··· TEXT EXCERPT
As Mahatma Gandhi famously remarked when asked his opinion of western civilisation, it would be a good idea. Since George Bush's father inaugurated his new world order a decade ago, the US, supported by its British ally, bestrides the world like a colossus. Unconstrained by any superpower rival or system of global governance, the US giant has rewritten the global financial and trading system in its own interest; ripped up a string of treaties it finds inconvenient; sent troops to every corner of the globe; bombed Afghanistan, Sudan, Yugoslavia and Iraq without troubling the United Nations; maintained a string of murderous embargos against recalcitrant regimes; and recklessly thrown its weight behind Israel's 34-year illegal military occupation of the West Bank and Gaza as the Palestinian intifada rages.
If, as yesterday's Wall Street Journal insisted, the east coast carnage was the fruit of the Clinton administration's Munich-like appeasement of the Palestinians, the mind boggles as to what US Republicans imagine to be a Churchillian response.
It is this record of unabashed national egotism and arrogance that drives anti-Americanism among swaths of the world's population, for whom there is little democracy in the current distribution of global wealth and power. If it turns out that Tuesday's attacks were the work of Osama bin Laden's supporters, the sense that the Americans are once again reaping a dragons' teeth harvest they themselves sowed will be overwhelming.
It was the Americans, after all, who poured resources into the 1980s war against the Soviet-backed regime in Kabul, at a time when girls could go to school and women to work. Bin Laden and his mojahedin were armed and trained by the CIA and MI6, as Afghanistan was turned into a wasteland and its communist leader Najibullah left hanging from a Kabul lamp post with his genitals stuffed in his mouth.
But by then Bin Laden had turned against his American sponsors, while US-sponsored Pakistani intelligence had spawned the grotesque Taliban now protecting him. To punish its wayward Afghan offspring, the US subsequently forced through a sanctions regime which has helped push 4m to the brink of starvation, according to the latest UN figures, while Afghan refugees fan out across the world.
All this must doubtless seem remote to Americans desperately searching the debris of what is expected to be the largest-ever massacre on US soil - as must the killings of yet more Palestinians in the West Bank yesterday, or even the 2m estimated to have died in Congo's wars since the overthrow of the US-backed Mobutu regime. "What could some political thing have to do with blowing up office buildings during working hours?" one bewildered New Yorker asked yesterday.
Already, the Bush administration is assembling an international coalition for an Israeli-style war against terrorism, as if such counter-productive acts of outrage had an existence separate from the social conditions out of which they arise. But for every "terror network" that is rooted out, another will emerge - until the injustices and inequalities that produce them are addressed.
······
■ **WRITTEN REQUEST**: Reproduce the passage of the commentary on US foreign policy starting at "All this must" and ending at "Yorker asked yesterday.". The data that comes after this has no connection to the commentary on US foreign policy.
··· DATA
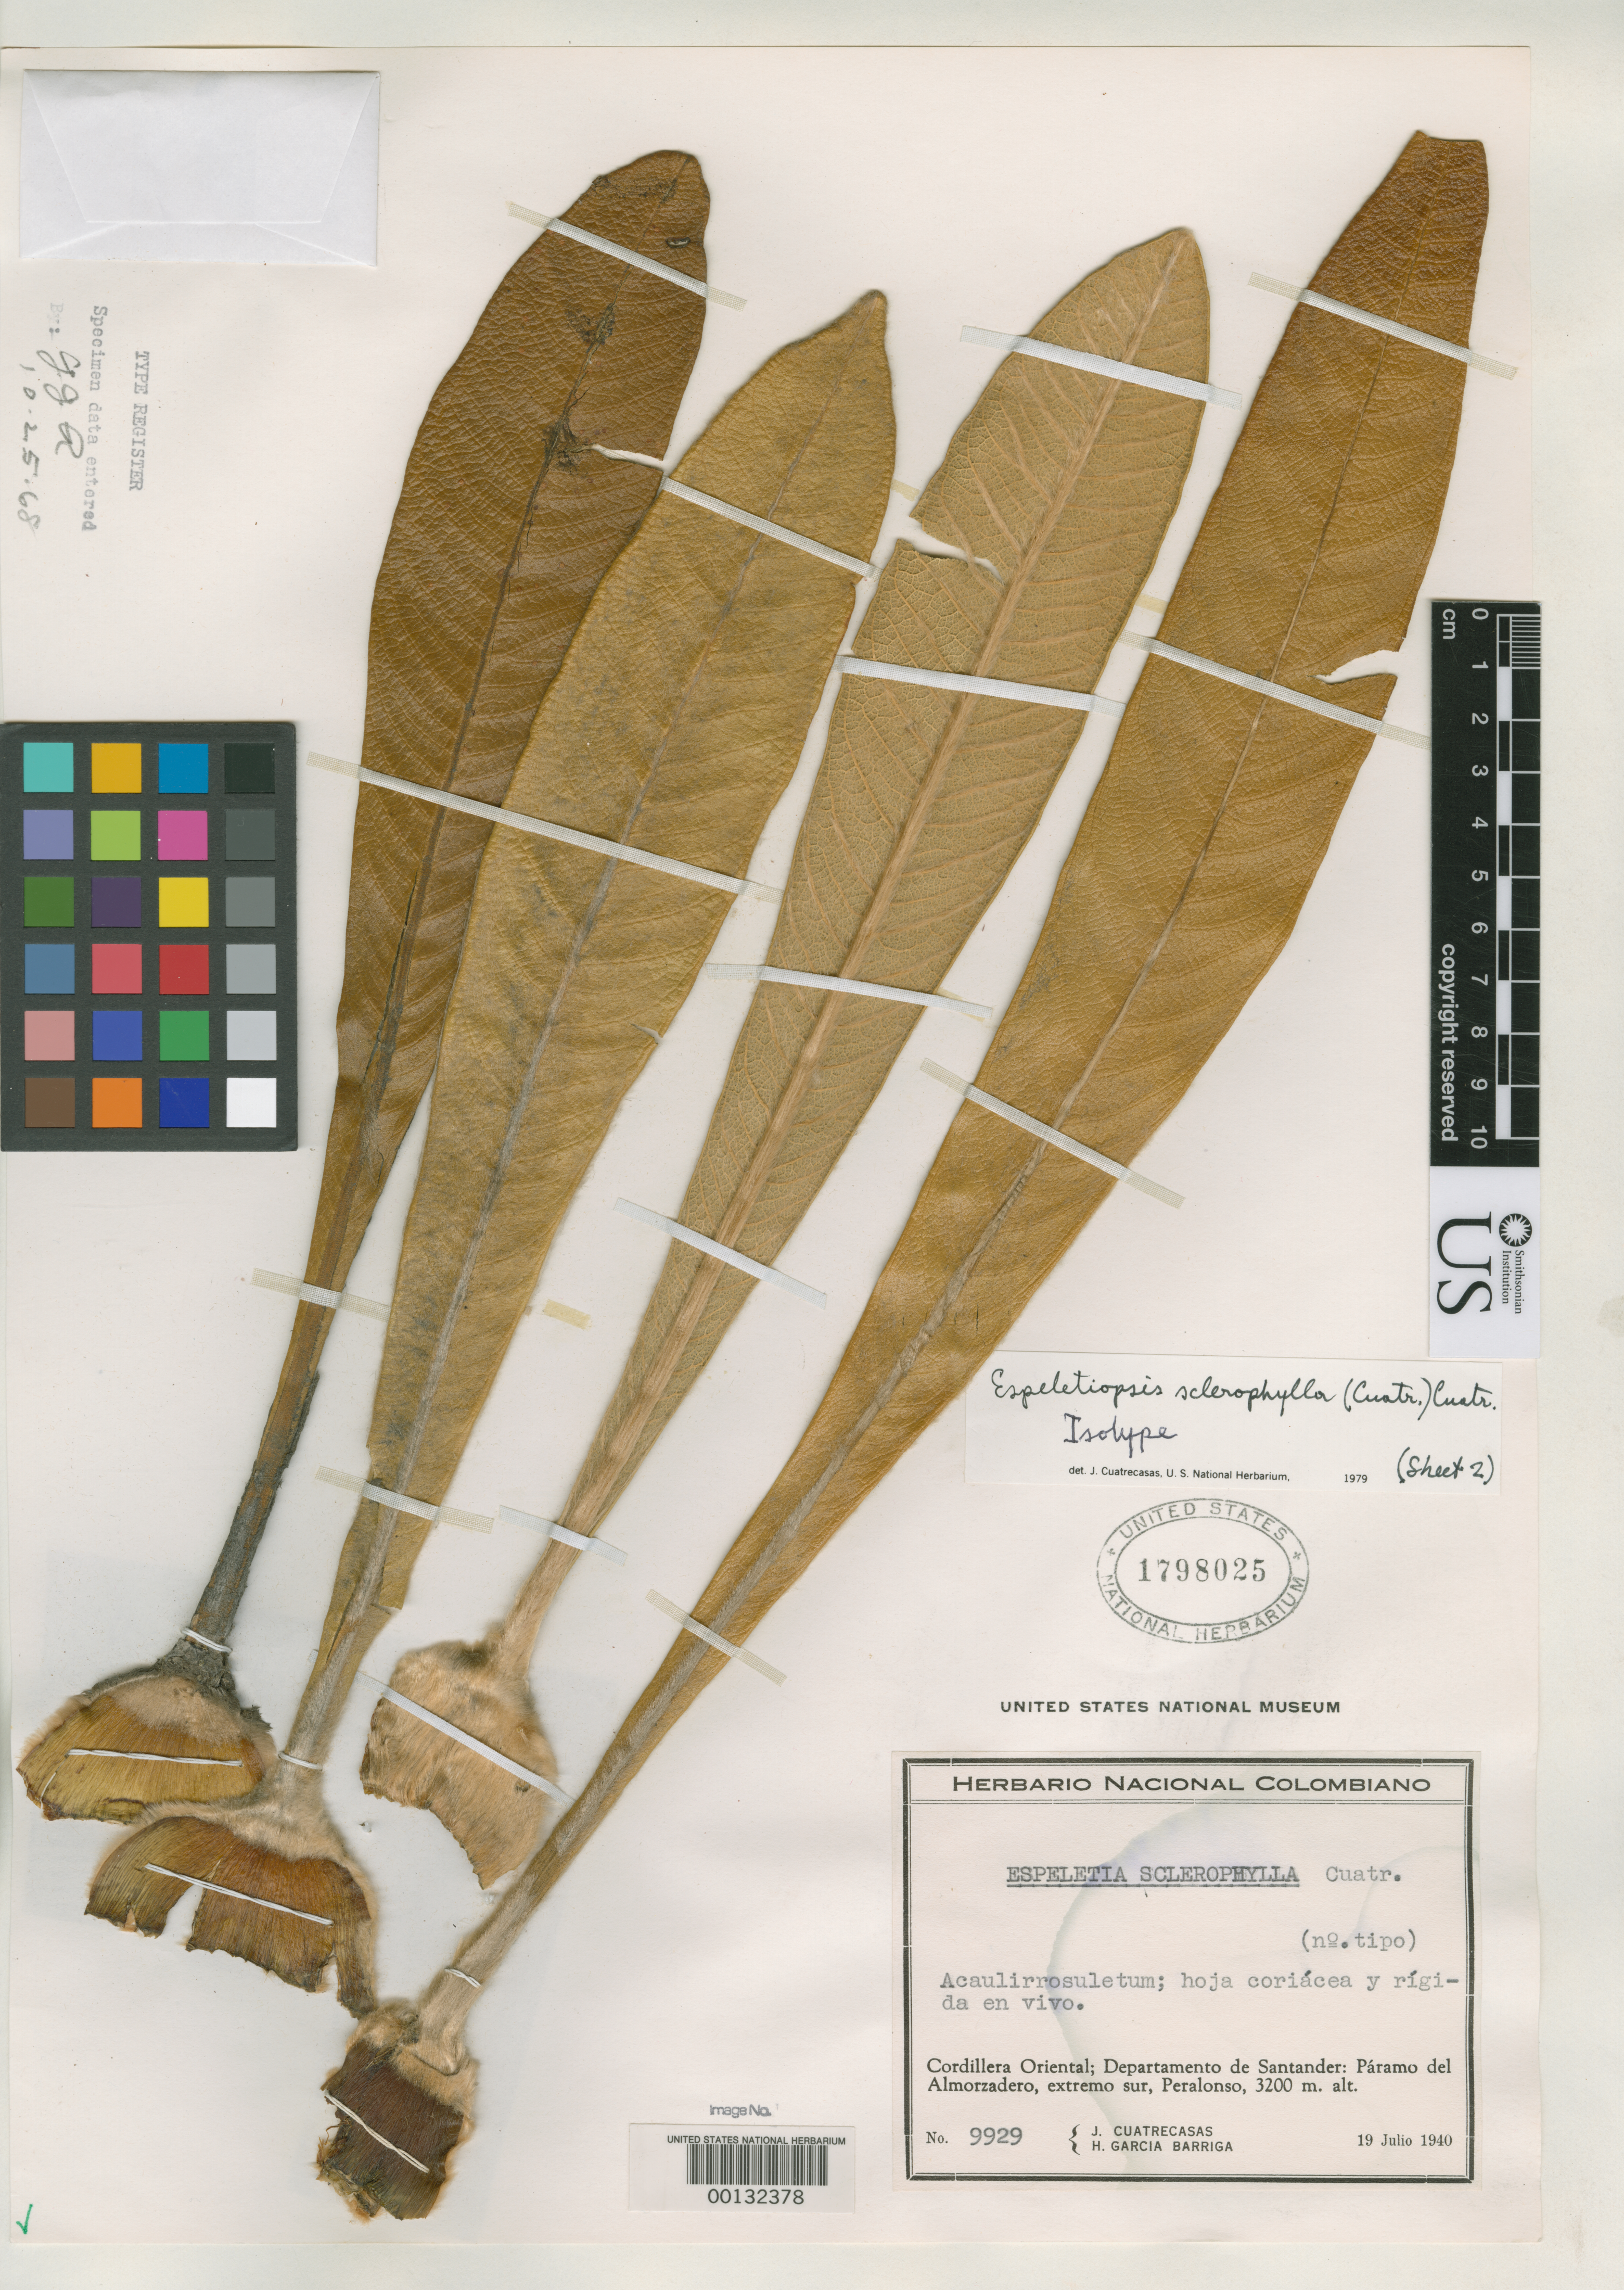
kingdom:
······
■ **THE ANSWER**:
All this must doubtless seem remote to Americans desperately searching the debris of what is expected to be the largest-ever massacre on US soil - as must the killings of yet more Palestinians in the West Bank yesterday, or even the 2m estimated to have died in Congo's wars since the overthrow of the US-backed Mobutu regime. "What could some political thing have to do with blowing up office buildings during working hours?" one bewildered New Yorker asked yesterday.